Scottish Transport Extravaganza bosses are on track to record one of their best ever events after the final crowd figures are totted up for the two-day event in the grounds of Glamis Castle.
With a record-breaking entry of more than 1,800 vehicles of every type and age, as well as a bumper crop of 65 car clubs, officials from the Strathmore Vintage Vehicle Club said the public response to the 45th Extravaganza had cruised past their expectations.
A couple of heavy Saturday showers saw convertible-owning enthusiasts reaching for the folding roof, but bright conditions saw crowds pour through the gates of the historic landmark on Sunday.
SVVC administrator Lesley Munro said: “The drive of the castle was busy with traffic all day and we’ve used car parking areas which have never been used before, so once the full figures are done I would hope we’re looking at a turnout of anything up to 15,000.
“The other really good thing from our point of view is the very low percentage of vehicles which were entered but didn’t make the Extravaganza.
“There were very few this year and that is great for the show and the public who come to see them.
“The castle is a magnificent backdrop and once again the banking has been the perfect setting for people to enjoy the main ring entertainment.”
The busy programme features regular parades of competition entrants as well as the spectacular performances of first-time Glamis visitor, motorcycle stuntman Flying Ryan.

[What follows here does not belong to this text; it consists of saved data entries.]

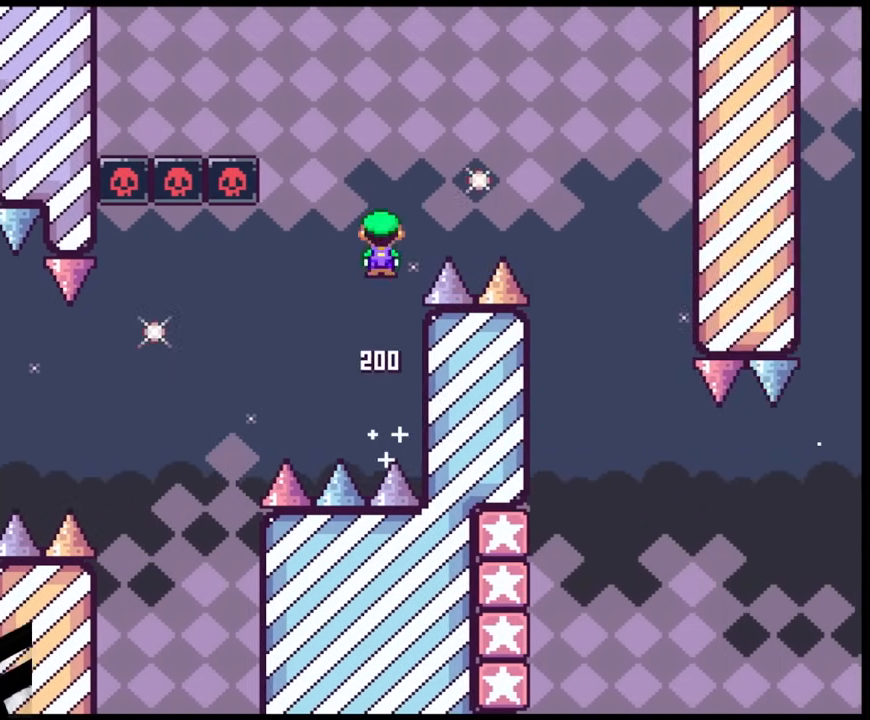
{"buttons": ["B", "Y", "DPAD_RIGHT"], "events": []}
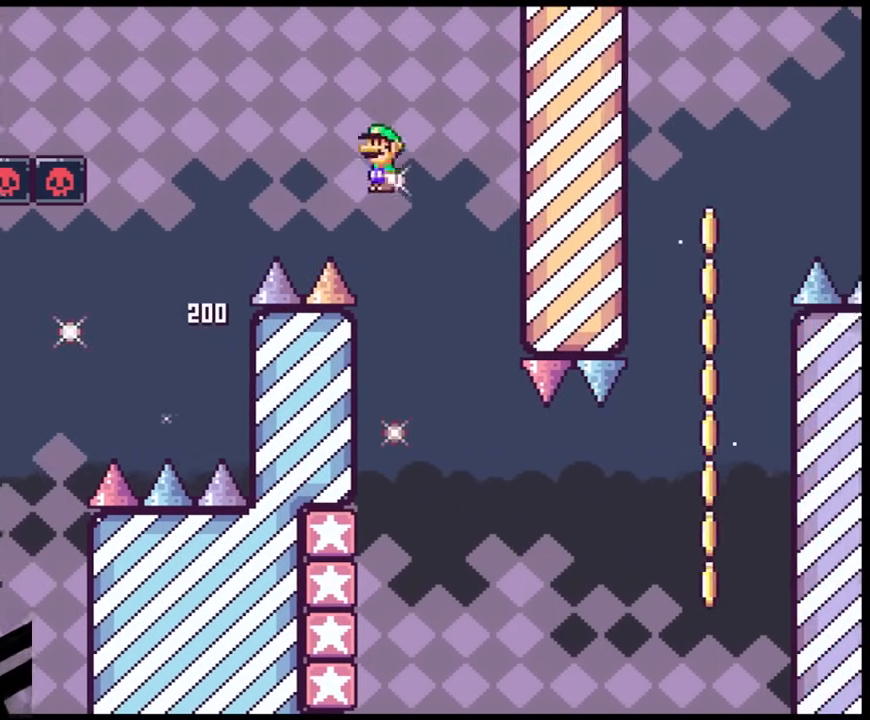
{"buttons": ["B", "Y", "DPAD_LEFT"], "events": [[67, "DPAD_DOWN", "down"], [67, "DPAD_LEFT", "down"], [67, "DPAD_RIGHT", "up"], [100, "DPAD_DOWN", "up"], [217, "DPAD_DOWN", "down"], [233, "DPAD_LEFT", "up"], [233, "DPAD_RIGHT", "down"], [250, "DPAD_DOWN", "up"], [350, "DPAD_LEFT", "down"], [350, "DPAD_RIGHT", "up"]]}
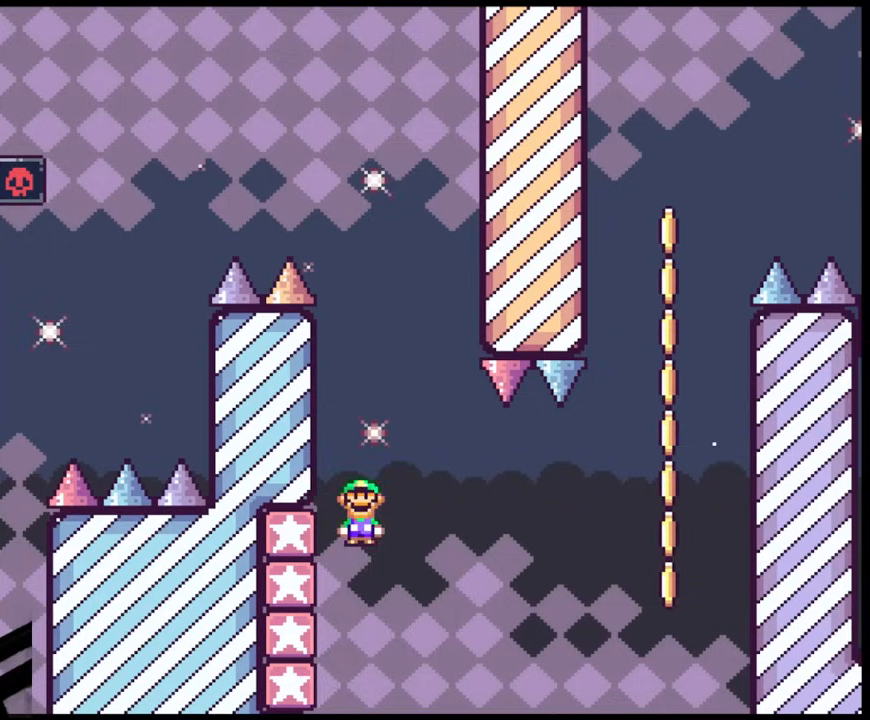
{"buttons": ["B", "Y", "DPAD_RIGHT"], "events": [[67, "B", "up"], [217, "B", "down"], [317, "DPAD_LEFT", "up"], [317, "DPAD_RIGHT", "down"], [433, "B", "up"], [500, "B", "down"]]}
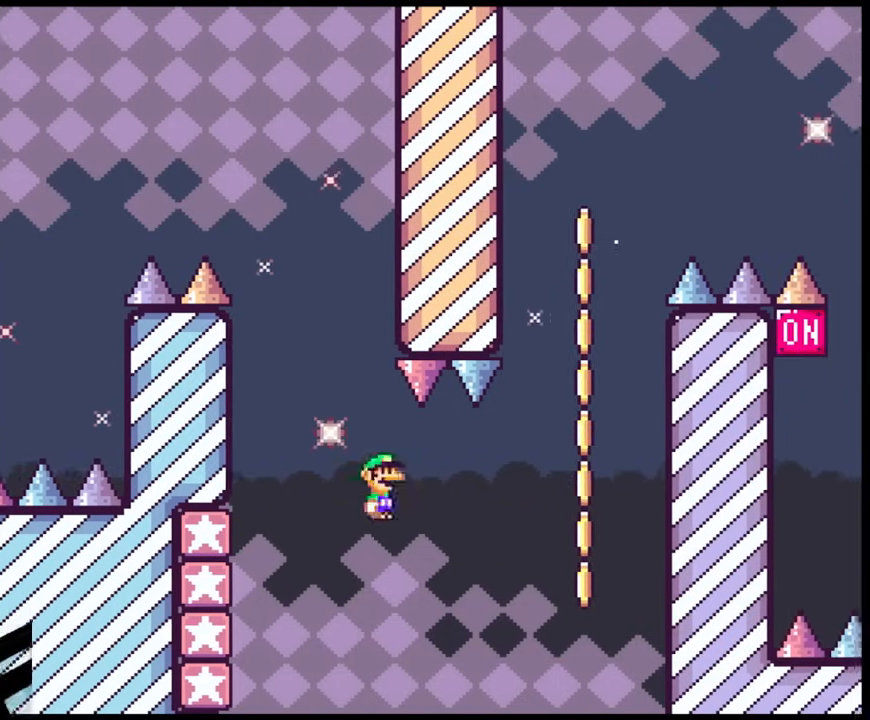
{"buttons": ["B", "Y", "DPAD_LEFT"], "events": [[433, "DPAD_LEFT", "down"], [433, "DPAD_RIGHT", "up"]]}
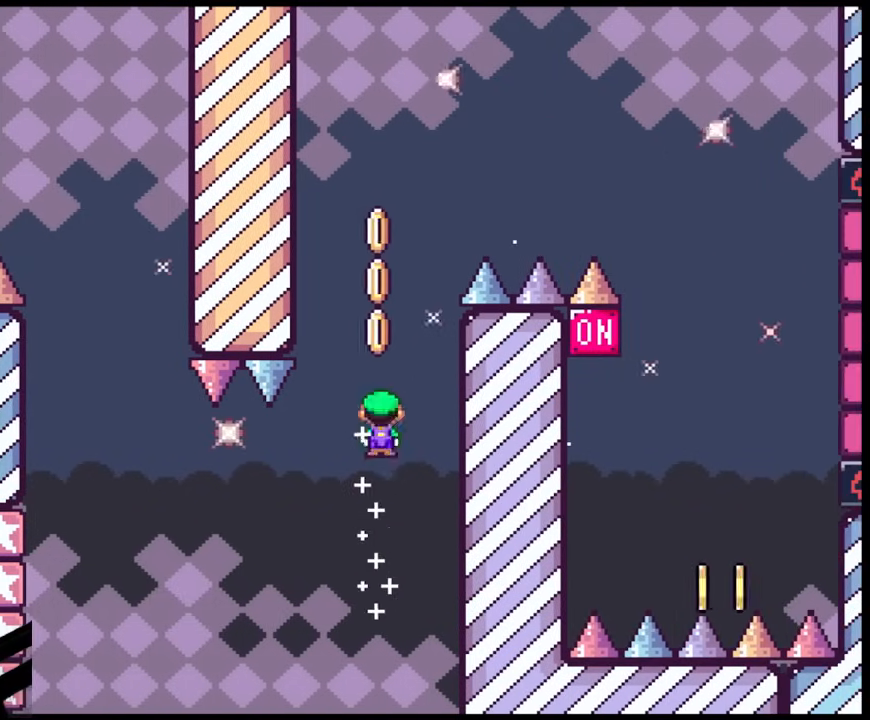
{"buttons": ["B", "Y", "DPAD_RIGHT"], "events": [[117, "DPAD_LEFT", "up"], [133, "DPAD_RIGHT", "down"]]}
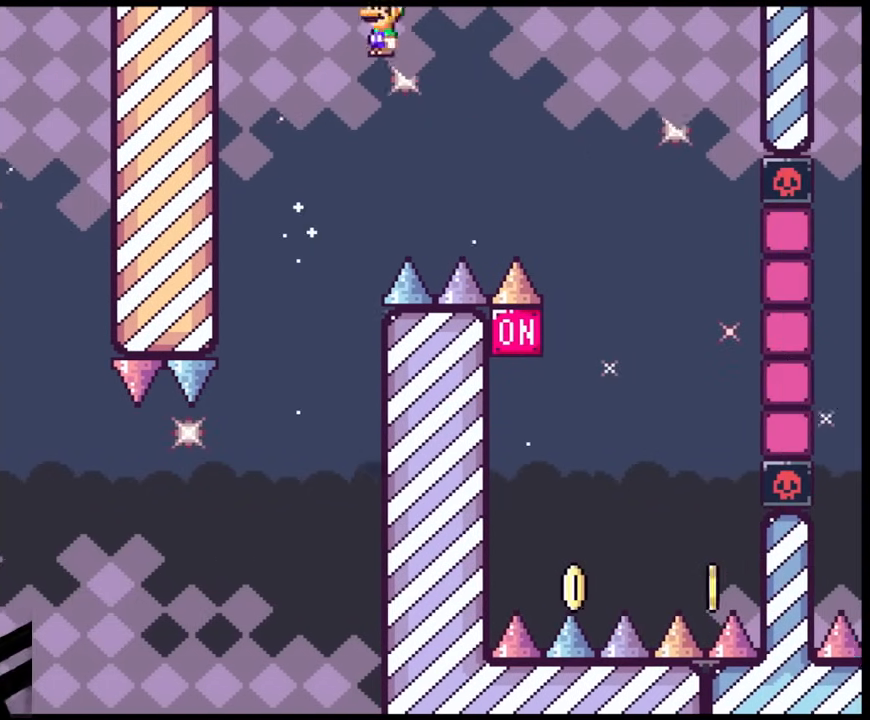
{"buttons": ["B", "Y", "DPAD_DOWN", "DPAD_RIGHT"], "events": [[483, "DPAD_DOWN", "down"]]}
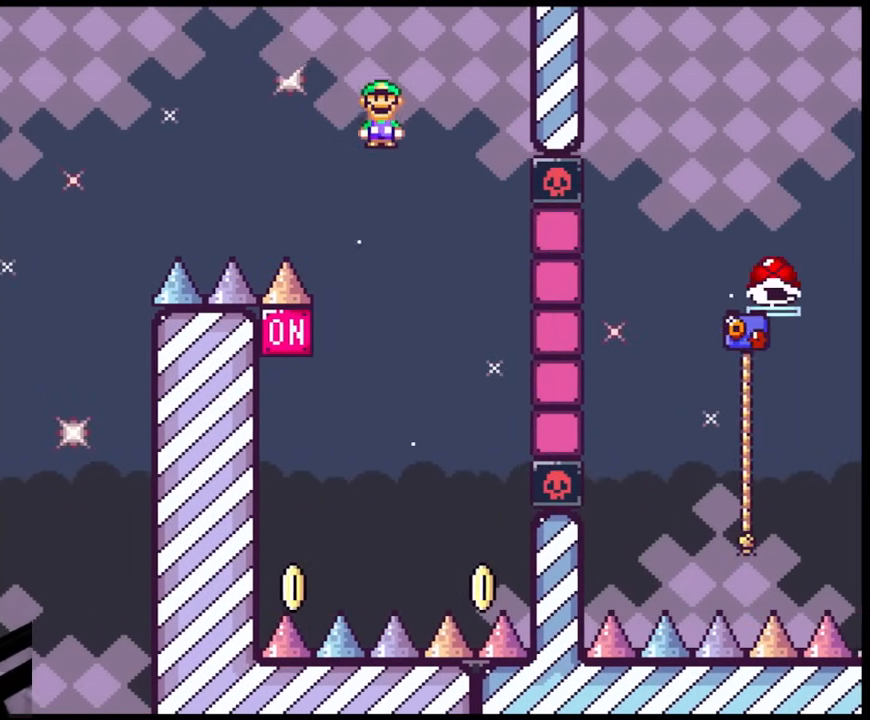
{"buttons": ["B", "Y", "DPAD_LEFT"], "events": [[17, "DPAD_DOWN", "up"], [17, "DPAD_LEFT", "down"], [17, "DPAD_RIGHT", "up"], [167, "DPAD_LEFT", "up"], [333, "DPAD_LEFT", "down"]]}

In the competitive arena, a two-wheeled exhibit scooped Best in Show honours after the judges selected a 1950 BSA M21 with tradesman’s sidecar as the outstanding exhibit, it having also been picked as best motorcycle.
Arbroath businessman Neil Elford got among the silverware with his 1911 Model T Ford as the best SVVC member exhibit, and a 1921 Airedale, believed to be the only one in existence, was the best motor car in the show.
Angus Classic Enthusiasts were rewarded for their excellent set-up with the best club stand accolade and the awards for the furthest driven entries went to a Ford Granada and a 1923 McKenzie Roadster motorcycle, whose owner spent 250 miles in the saddle en route to Angus.